LGBTコミュニティとそのカルチャーを正確かつ公平に報道、描写したテレビ、ラジオ、新聞、雑誌、インターネットなどのメディア・作品に贈られます。

NHK総合「探検バクモン “性”をめぐる大冒険」

The NHK TV show “Tanken Bakumon: Deep Inside”

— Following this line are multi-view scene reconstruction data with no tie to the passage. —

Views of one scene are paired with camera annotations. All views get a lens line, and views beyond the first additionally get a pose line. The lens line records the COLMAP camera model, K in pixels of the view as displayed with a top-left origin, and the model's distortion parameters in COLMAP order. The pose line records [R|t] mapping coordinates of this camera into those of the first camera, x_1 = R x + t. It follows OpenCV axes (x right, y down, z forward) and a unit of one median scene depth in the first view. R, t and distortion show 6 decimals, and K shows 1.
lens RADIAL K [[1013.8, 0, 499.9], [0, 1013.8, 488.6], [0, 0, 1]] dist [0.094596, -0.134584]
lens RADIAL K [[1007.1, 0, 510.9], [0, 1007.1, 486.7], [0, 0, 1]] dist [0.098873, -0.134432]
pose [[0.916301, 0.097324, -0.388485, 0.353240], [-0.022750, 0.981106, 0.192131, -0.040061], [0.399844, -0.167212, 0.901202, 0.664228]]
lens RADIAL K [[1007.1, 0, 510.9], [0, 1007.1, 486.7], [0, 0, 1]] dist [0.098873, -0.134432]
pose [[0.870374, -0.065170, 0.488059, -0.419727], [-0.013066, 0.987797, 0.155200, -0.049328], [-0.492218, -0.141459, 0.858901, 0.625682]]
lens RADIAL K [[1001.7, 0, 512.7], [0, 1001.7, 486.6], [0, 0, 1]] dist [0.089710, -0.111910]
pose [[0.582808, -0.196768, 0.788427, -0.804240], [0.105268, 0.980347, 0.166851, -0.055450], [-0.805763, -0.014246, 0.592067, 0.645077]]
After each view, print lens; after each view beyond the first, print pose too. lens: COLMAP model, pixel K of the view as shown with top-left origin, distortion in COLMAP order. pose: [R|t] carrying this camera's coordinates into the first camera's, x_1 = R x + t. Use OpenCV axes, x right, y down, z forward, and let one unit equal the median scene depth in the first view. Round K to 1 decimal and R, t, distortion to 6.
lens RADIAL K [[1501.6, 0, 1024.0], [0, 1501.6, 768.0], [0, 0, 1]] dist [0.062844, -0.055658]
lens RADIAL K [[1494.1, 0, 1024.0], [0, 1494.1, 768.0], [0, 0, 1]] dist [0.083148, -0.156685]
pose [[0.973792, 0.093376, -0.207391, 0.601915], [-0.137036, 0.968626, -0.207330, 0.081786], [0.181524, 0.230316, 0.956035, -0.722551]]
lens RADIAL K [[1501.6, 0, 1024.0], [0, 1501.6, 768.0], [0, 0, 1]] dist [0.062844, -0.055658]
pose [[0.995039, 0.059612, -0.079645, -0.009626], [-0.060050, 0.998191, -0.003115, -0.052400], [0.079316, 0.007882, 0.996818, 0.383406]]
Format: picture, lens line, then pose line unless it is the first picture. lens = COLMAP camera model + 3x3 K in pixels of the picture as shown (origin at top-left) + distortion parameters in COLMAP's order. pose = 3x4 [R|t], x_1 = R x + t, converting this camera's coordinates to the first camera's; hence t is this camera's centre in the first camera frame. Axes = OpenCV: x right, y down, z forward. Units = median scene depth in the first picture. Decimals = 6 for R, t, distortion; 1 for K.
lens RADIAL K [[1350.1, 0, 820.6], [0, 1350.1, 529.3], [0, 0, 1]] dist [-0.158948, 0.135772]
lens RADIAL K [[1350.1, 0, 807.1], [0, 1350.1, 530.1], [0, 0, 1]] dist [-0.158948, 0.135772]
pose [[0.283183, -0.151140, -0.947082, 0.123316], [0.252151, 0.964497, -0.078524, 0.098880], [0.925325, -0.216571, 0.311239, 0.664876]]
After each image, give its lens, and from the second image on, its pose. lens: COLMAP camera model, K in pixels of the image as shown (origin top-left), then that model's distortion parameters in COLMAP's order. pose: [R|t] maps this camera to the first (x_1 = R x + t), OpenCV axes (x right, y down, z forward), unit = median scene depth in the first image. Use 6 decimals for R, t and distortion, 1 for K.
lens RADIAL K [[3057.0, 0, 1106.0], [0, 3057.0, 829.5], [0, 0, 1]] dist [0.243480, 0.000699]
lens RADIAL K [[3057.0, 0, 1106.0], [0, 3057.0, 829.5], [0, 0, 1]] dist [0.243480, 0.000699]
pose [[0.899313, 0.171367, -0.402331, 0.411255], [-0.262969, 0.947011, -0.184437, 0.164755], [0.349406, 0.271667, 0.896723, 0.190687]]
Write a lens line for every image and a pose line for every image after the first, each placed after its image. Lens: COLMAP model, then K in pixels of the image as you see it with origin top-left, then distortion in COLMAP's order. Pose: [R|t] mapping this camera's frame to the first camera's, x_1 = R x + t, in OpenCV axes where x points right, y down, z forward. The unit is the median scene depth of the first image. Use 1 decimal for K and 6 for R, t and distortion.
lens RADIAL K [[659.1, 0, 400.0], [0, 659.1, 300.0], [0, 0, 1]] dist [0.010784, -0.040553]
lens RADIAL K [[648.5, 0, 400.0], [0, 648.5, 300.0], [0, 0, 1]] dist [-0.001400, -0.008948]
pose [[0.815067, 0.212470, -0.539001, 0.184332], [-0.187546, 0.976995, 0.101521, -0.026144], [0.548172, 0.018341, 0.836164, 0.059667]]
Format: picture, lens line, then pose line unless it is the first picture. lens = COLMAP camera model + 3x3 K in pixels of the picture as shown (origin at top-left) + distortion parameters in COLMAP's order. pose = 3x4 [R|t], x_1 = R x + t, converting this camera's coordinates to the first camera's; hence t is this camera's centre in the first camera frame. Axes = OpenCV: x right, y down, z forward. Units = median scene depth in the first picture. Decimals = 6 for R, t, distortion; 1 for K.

NHK Eテレの「ハートネットTV」とコラボレーションして作られた番組。爆笑問題の二人が赤い口紅をして並んだ電車のポスターも大変話題になりました。NHK総合という一般の視聴者が多いチャンネルで、しかも爆笑問題という国民的なお笑いタレントがLGBTのホーム新宿2丁目をナビゲート。日本におけるLGBTの暮らしぶりや様々な問題をわかりやすくゲストとともにトークで展開し、LGBTが身近な存在であることをぐっと近づけてくれました。およそ20人に1人が、LGBTと言われる日本。「すぐ近くにいる友人や同僚、家族。誰もが幸せでいられるために虹をかけよう」と温かいメッセージでLGBTに勇気と希望を与えてくれました。

  

特別賞 Special Award

顕著な活動やユニークなプロジェクト、長年の功績に対して贈られます。

佐藤 かよ

Kayo Sato

ファッションモデル、タレントとして活躍中の佐藤かよ。男性として生まれましたが、15歳から女性として生活をはじめ、その境遇を21歳のときにテレビでカミングアウトしました。LGBT、性同一性障害はその人の個性であり、力だと信じ、彼女はモデルになることを夢み、そしてその夢を叶えました。カミングアウト後はLGBTに関する活動も続け、今年6月アメリカ大使館で開催されたLGBT Pride月間では、若い世代に自分らしく生きる素晴らしさについて語ったスピーチが話題になりました。TVCMでも母親役として登場したことが注目されています。